As denúncias contra a Prevent Senior e as recentes diligências no próprio Hapvida criaram um clima de tensão nas equipes, segundo outra plantonista da rede em Pernambuco. Ela é enfermeira e trabalha há três anos no grupo. "No Recife, todo mundo sabe que o Hapvida receita hidroxicloroquina. No hospital sempre se fala desses escândalos."

Em São Paulo, operador Prevent Senior, é investigada por uso de 'ki covid' - Renato Cerqueira/Estadão Conteúdo - Renato Cerqueira/Estadão Conteúdo
Em São Paulo, operador Prevent Senior, é investigada por uso de 'ki covid'
Imagem: Renato Cerqueira/Estadão Conteúdo

Outro lado

TAB procurou a rede Hapvida para comentar os casos.

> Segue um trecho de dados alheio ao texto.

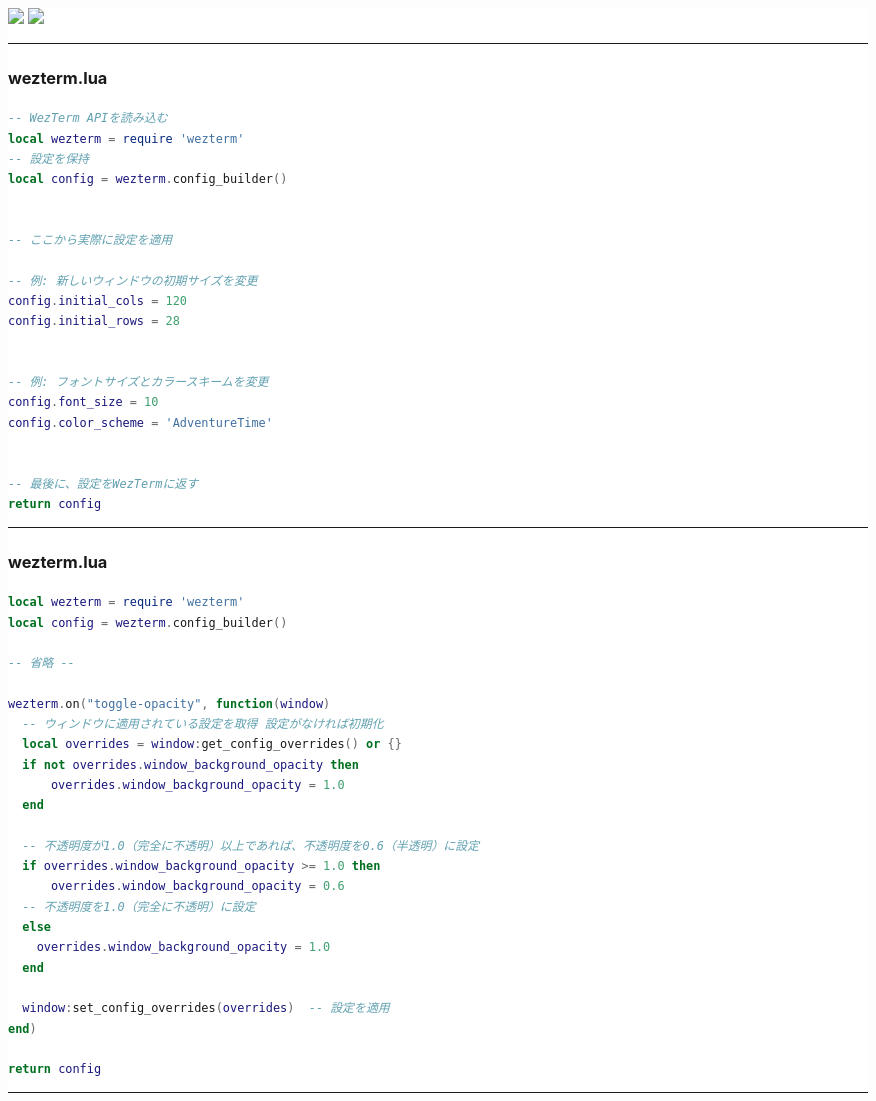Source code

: <div class="flex justify-center place-items-center w-full h-full">
  <img class="h-48" src="https://upload.wikimedia.org/wikipedia/commons/c/cf/Lua-Logo.svg" v-motion :enter="{x:90 }" :click-1="{ x:-80 }">
  <img class="h-36" src="https://avatars.githubusercontent.com/u/6471485" v-click>
</div>

---

### wezterm.lua

```lua
-- WezTerm APIを読み込む
local wezterm = require 'wezterm'
-- 設定を保持
local config = wezterm.config_builder()


-- ここから実際に設定を適用

-- 例: 新しいウィンドウの初期サイズを変更
config.initial_cols = 120
config.initial_rows = 28


-- 例: フォントサイズとカラースキームを変更
config.font_size = 10
config.color_scheme = 'AdventureTime'


-- 最後に、設定をWezTermに返す
return config
```

---

### wezterm.lua

```lua {6-22|13-19}
local wezterm = require 'wezterm'
local config = wezterm.config_builder()

-- 省略 --

wezterm.on("toggle-opacity", function(window) 
  -- ウィンドウに適用されている設定を取得 設定がなければ初期化
  local overrides = window:get_config_overrides() or {} 
  if not overrides.window_background_opacity then 
      overrides.window_background_opacity = 1.0 
  end

  -- 不透明度が1.0（完全に不透明）以上であれば、不透明度を0.6（半透明）に設定
  if overrides.window_background_opacity >= 1.0 then 
      overrides.window_background_opacity = 0.6 
  -- 不透明度を1.0（完全に不透明）に設定
  else 
    overrides.window_background_opacity = 1.0 
  end
  
  window:set_config_overrides(overrides)  -- 設定を適用
end)

return config
```

---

A empresa foi perguntada sobre assédio relatado pelo médico para receitar o kit, sobre o protocolo de atendimento dos pacientes — que não fazia teste de covid nem exame físico e não informava a ineficácia da hidroxicloroquina — e se a rede tem algum acordo ou parceria com o governo federal para teste e aplicação do "tratamento precoce".

Em nota, o Hapvida disse que "não mediu esforços para garantir a melhor assistência a seus beneficiários" e citou a abertura de "mais de mil leitos de UTI", contratação de "mais de 6 mil profissionais de saúde", "compra de mais de 532 respiradores, além do aluguel de prédios para a ampliação dos espaços de internação e a aquisição de equipamentos de proteção em grande quantidade para reforçar a segurança dos profissionais".

Especificamente sobre hidroxicloroquina, a empresa explicou que "no passado, havia um entendimento" de que o medicamento "poderia trazer benefícios aos pacientes". No entanto, acrescenta que "nas ocasiões em que o médico acreditava que a hidroxicloroquina poderia ter eficácia, sua definição ocorria sempre durante consulta, de comum acordo entre médico e paciente, que assinava termo de consentimento específico em cada caso".

Segundo o Hapvida, a adoção do remédio foi reduzida de "forma constante e acentuada", e não se sugere mais o uso dele, "por não haver comprovação científica de sua efetividade". "Mas segue respeitando a autonomia e a soberania médica."